A number of small studies show oral estrogen therapy to be of no clinical benefit to women with stress incontinence or detrusor overactivity. In a subgroup analysis of postmenopausal women enrolled in the Heart and Estrogen/Progestin Replacement Study (HERS), worsening of incontinence occurred in 39% of patients in the hormone treatment group, compared with 27% of patients in the placebo group. [77]
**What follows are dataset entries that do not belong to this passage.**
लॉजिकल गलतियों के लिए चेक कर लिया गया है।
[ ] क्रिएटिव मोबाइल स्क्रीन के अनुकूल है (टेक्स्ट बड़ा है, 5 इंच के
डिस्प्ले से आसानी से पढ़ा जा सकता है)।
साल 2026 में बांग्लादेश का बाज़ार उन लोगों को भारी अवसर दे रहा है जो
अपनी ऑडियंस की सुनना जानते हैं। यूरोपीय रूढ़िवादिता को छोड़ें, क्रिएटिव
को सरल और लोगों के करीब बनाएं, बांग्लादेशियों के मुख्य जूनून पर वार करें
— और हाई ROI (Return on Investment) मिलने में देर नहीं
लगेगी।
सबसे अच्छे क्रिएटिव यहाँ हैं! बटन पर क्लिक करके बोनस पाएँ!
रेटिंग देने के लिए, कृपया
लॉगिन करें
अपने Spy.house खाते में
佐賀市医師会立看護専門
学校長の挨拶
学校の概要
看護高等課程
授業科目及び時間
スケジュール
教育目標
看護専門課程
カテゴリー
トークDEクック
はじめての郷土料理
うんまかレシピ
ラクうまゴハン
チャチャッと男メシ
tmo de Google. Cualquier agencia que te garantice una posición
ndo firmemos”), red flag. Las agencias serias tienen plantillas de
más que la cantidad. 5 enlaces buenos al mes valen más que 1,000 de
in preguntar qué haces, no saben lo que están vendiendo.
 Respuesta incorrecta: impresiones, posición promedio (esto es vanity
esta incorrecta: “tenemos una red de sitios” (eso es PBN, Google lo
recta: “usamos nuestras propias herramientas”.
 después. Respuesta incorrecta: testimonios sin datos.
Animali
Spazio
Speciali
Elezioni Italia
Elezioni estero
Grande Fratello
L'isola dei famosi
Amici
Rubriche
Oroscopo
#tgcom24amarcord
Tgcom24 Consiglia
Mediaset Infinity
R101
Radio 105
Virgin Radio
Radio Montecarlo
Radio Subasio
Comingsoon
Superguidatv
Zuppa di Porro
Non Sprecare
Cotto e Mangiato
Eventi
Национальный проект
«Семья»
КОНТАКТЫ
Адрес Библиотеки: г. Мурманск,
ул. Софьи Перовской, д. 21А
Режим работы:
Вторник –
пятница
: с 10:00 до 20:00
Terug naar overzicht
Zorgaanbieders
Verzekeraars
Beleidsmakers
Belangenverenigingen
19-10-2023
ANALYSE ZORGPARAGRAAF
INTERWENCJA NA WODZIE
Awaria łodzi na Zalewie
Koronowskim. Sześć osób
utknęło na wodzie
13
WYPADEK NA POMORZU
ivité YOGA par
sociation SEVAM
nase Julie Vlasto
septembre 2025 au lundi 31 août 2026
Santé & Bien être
In the Women's Health Initiative Study, women with baseline incontinence being treated with combined or unopposed estrogen oral therapy also showed exacerbation of symptoms significantly more often than women in the placebo group. In addition, women in the hormone-exposed groups with no baseline incontinence developed symptoms more often than those in the placebo group. [78]

Both of these trials present level 1 evidence against oral hormone therapy to treat incontinence. No adequate studies of local estrogen therapy exist. A meta-analysis found some evidence that local estrogen may improve incontinence, but there was little evidence on post-treatment results and none on long-term effects. [79] Local urogenital treatment provides more rapid and reliable effects in treating genitourinary atrophy and deserves study as a preoperative adjunct.

Pharmacologic therapy using estrogen derivatives results in few cures (0-14%) but may cause subjective improvement in 29-66% of women. It may be useful in postmenopausal women with atrophic vaginitis or intrinsic sphincter deficiency.